The answer is $f(x) = c ^ { \frac{1}{lnx} } $, where $ c>1 $ is an arbitrary constant. Let's go ahead and prove it.
Consider a function $g$ such that $f(x) = g(x) ^ { \frac{1}{lnx} }$. Obviously, such a $g(x)$ exists for any $x>1$ and it's unique.

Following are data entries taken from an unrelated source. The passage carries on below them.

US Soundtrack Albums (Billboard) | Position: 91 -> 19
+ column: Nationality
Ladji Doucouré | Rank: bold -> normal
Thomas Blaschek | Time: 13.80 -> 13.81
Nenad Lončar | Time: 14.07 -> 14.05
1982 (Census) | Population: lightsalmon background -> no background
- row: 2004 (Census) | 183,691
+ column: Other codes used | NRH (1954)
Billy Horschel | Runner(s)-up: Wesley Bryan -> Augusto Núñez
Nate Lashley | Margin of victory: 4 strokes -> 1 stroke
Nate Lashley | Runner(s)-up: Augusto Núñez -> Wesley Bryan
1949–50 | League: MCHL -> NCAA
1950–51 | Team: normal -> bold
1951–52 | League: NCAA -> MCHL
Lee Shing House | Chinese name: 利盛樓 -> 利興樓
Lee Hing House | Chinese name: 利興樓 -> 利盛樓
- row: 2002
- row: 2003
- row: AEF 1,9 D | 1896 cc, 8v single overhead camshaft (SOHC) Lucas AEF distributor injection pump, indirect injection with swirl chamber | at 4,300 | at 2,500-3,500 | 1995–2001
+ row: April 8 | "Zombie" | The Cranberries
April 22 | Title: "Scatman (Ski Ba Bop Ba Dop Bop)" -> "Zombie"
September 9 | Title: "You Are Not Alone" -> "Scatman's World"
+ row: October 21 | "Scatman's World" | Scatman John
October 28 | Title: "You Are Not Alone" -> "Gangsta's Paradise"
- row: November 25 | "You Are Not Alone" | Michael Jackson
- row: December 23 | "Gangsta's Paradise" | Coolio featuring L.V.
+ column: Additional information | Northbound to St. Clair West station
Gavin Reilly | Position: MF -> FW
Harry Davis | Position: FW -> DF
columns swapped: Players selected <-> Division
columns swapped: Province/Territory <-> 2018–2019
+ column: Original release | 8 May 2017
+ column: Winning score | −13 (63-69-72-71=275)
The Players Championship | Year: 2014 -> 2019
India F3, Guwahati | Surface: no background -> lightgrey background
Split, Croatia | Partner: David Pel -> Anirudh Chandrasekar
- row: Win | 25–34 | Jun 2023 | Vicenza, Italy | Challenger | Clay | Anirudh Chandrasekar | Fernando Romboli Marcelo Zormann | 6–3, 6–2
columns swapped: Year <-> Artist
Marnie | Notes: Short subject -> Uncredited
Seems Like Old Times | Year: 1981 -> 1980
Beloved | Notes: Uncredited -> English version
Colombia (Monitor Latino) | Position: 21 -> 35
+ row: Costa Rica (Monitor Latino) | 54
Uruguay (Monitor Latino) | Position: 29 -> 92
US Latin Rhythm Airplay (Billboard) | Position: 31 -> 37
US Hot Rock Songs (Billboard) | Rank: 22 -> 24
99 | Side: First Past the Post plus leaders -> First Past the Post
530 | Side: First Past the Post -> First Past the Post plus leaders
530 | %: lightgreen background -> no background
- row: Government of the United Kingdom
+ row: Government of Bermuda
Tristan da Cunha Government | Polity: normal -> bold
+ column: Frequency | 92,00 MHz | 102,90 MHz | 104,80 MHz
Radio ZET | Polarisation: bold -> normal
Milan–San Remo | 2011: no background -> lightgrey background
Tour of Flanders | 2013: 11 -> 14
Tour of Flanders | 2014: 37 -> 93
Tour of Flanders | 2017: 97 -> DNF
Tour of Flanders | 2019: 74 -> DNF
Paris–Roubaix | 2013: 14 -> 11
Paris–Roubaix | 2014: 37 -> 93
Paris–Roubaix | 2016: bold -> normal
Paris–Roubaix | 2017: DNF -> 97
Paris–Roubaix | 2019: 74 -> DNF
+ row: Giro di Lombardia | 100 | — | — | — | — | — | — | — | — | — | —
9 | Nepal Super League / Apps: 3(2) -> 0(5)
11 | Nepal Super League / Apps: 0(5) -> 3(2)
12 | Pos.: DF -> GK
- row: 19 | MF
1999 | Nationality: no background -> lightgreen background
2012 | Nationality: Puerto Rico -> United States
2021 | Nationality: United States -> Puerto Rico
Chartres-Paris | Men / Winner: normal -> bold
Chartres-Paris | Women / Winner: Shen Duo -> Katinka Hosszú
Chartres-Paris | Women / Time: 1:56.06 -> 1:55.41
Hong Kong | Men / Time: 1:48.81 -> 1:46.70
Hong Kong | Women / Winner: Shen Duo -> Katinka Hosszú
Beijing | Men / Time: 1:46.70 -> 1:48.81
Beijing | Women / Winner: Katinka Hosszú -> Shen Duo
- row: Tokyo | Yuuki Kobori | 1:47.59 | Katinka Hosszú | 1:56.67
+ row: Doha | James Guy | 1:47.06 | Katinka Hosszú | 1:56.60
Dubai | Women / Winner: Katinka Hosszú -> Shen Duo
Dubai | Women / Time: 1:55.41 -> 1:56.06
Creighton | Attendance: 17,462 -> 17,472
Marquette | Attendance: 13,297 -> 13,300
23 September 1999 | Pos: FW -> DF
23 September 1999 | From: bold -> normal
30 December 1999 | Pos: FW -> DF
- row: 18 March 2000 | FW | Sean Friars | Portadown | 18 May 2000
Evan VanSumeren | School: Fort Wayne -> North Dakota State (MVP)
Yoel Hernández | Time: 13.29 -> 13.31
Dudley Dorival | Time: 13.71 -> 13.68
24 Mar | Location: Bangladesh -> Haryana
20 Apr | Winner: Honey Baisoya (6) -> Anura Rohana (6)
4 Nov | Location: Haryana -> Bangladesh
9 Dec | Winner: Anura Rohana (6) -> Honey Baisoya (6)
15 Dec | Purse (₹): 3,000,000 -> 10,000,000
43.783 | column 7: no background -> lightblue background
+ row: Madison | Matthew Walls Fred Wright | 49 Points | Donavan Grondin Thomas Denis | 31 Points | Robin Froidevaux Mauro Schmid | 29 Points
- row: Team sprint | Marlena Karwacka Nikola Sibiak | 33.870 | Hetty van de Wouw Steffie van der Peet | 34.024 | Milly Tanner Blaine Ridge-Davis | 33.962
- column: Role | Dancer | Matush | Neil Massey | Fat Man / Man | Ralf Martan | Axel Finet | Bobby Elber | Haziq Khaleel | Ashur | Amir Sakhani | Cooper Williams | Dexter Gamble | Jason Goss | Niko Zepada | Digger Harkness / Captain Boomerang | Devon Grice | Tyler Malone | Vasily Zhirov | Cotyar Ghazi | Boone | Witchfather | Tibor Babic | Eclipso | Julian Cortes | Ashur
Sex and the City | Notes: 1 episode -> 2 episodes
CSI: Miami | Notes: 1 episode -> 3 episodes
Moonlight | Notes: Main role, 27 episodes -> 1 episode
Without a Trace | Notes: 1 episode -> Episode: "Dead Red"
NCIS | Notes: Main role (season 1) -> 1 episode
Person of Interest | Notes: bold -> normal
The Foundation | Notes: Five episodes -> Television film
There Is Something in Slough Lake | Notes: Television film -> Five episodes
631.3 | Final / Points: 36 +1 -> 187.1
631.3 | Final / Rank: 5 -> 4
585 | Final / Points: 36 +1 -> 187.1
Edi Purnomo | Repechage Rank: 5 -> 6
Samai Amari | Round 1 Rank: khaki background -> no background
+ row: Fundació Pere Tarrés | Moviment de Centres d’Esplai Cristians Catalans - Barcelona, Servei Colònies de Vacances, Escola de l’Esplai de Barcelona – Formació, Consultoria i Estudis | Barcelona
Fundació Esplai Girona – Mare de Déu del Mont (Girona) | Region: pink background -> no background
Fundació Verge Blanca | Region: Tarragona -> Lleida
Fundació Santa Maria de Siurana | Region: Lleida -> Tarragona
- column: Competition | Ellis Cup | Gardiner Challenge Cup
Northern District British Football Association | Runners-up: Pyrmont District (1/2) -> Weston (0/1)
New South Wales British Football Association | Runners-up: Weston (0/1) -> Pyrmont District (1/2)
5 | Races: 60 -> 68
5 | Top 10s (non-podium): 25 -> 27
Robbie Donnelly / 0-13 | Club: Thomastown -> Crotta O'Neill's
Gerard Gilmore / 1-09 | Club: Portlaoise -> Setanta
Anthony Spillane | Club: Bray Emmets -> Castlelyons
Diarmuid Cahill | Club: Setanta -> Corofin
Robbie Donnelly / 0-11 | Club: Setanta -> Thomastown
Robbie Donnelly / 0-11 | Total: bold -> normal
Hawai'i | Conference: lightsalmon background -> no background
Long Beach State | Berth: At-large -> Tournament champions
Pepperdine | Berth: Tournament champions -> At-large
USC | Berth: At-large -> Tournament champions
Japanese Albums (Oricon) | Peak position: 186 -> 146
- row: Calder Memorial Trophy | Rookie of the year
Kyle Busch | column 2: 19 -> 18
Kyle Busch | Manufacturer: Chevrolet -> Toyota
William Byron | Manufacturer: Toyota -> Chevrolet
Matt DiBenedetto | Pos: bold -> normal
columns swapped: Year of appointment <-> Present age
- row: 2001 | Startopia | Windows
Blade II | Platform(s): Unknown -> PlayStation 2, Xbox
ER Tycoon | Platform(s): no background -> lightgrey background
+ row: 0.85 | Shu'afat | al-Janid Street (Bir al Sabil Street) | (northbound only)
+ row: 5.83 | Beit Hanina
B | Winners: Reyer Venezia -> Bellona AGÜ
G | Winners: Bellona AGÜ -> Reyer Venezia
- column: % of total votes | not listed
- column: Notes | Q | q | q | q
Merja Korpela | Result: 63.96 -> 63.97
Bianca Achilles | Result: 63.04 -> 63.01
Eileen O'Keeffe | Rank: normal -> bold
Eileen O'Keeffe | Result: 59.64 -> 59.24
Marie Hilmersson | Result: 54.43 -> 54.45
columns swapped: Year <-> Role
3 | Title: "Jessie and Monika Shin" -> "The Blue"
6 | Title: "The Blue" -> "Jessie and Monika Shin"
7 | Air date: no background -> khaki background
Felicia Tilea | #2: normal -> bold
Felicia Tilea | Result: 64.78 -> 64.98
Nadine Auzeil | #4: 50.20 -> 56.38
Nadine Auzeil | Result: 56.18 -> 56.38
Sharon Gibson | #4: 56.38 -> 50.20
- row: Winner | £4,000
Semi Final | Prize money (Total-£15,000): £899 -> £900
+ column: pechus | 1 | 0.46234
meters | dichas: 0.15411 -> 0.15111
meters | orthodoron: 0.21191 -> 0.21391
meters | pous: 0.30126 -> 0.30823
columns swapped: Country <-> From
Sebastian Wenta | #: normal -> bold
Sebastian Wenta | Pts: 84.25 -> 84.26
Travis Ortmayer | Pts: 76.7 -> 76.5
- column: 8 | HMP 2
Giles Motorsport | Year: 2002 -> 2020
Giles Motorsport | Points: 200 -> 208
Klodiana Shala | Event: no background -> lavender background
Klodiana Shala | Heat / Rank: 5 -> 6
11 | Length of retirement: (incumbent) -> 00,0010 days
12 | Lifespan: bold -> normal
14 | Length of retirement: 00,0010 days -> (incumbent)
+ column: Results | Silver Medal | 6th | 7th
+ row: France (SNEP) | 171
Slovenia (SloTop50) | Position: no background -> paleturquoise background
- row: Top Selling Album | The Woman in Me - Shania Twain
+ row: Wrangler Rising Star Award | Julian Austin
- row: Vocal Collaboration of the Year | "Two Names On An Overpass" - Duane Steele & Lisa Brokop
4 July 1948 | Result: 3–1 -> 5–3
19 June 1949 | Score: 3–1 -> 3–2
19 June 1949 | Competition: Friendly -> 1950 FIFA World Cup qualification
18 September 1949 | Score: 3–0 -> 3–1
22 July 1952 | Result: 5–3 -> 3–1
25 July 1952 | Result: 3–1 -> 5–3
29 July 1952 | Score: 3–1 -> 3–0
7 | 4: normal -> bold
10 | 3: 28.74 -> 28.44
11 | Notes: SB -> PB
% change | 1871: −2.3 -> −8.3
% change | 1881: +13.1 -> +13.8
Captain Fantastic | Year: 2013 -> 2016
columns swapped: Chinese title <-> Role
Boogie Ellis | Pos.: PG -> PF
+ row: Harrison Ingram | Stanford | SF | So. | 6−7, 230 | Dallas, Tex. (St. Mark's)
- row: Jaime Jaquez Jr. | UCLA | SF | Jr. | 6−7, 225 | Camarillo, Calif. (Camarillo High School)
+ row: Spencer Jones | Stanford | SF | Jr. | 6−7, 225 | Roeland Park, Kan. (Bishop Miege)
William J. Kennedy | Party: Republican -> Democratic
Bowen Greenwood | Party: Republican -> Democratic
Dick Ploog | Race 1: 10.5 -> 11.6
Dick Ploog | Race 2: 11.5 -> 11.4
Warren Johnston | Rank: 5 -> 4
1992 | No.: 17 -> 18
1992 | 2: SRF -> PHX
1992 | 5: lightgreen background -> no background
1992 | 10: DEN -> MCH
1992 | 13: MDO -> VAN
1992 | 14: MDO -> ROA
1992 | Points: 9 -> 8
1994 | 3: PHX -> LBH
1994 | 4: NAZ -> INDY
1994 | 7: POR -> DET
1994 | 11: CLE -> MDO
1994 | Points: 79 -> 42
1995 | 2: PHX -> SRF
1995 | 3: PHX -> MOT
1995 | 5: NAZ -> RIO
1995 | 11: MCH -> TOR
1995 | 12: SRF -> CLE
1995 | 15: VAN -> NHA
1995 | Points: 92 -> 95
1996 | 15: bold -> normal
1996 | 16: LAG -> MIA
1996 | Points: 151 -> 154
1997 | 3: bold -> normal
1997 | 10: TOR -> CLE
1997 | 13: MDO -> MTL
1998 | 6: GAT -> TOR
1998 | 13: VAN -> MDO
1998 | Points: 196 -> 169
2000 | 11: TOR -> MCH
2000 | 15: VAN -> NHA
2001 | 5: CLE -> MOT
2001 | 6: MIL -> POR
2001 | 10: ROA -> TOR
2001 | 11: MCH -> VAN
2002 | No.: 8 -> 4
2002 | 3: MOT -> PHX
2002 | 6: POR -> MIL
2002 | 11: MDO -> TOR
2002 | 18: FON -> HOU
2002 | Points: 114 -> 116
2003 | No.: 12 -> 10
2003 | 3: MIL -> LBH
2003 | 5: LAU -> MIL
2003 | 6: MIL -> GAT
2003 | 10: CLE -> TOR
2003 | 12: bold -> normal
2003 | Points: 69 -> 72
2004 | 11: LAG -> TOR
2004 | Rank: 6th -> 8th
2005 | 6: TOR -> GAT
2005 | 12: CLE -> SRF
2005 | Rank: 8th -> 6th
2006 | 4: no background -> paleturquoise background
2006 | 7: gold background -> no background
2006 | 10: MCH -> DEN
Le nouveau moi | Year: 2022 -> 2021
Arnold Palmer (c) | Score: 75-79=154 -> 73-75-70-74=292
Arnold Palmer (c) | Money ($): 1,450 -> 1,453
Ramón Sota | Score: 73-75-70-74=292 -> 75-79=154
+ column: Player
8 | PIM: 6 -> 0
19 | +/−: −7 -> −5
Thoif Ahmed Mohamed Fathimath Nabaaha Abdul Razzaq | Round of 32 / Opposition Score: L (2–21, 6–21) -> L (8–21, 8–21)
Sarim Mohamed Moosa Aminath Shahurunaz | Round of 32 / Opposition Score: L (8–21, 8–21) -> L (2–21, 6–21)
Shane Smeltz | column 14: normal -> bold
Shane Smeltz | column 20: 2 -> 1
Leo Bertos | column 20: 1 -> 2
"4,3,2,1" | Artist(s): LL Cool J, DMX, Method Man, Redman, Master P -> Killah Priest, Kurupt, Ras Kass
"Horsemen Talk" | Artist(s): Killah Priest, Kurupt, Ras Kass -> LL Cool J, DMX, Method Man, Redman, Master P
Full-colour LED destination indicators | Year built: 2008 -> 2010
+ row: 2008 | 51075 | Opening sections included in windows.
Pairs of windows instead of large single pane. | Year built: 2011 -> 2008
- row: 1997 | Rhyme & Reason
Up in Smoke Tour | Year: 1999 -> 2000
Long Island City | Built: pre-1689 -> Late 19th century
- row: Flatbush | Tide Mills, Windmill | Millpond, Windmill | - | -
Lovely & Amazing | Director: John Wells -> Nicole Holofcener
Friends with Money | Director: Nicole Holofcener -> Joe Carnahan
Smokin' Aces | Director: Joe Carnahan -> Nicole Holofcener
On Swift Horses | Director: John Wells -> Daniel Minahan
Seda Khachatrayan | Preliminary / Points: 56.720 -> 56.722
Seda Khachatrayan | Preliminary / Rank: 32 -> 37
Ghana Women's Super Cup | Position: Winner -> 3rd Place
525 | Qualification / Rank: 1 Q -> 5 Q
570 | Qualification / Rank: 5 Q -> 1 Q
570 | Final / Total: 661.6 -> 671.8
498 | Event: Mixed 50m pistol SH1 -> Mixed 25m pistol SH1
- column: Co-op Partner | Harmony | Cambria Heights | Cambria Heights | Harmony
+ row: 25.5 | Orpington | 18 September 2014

Let's take $y=x$ in the initial condition and write that in terms of $g$:
$g(x^{u+v}) ^ { \frac {1} {(u+v)lnx} } \leq { g(x)^{\frac{1}{4lnx} (\frac{1} {u} +\frac{1}{v} ) } } $, which can be rewritten as:
$g(x^{u+v}) \leq {g(x)^ {\frac{1}{4} (u+v) (\frac{1}{u}+\frac{1}{v}) } } $. Now take $u=v$, for arbitrary $v$. The last inequality becomes:
$g(x^{2v}) \leq {g(x)} $. As this holds for any $v>0$, we have that $g$ is a constant function, and $g(x)=c$ holds for any $x>1$, after which the result follows.
What's left is to check that $f$ is actually a solution. The proof is straightforward once you use the facts that $f(x)>1$ and $(u+v)(\frac{1}{4u} + \frac{1}{4v}) \geq {1}$, for any $u,v>0$.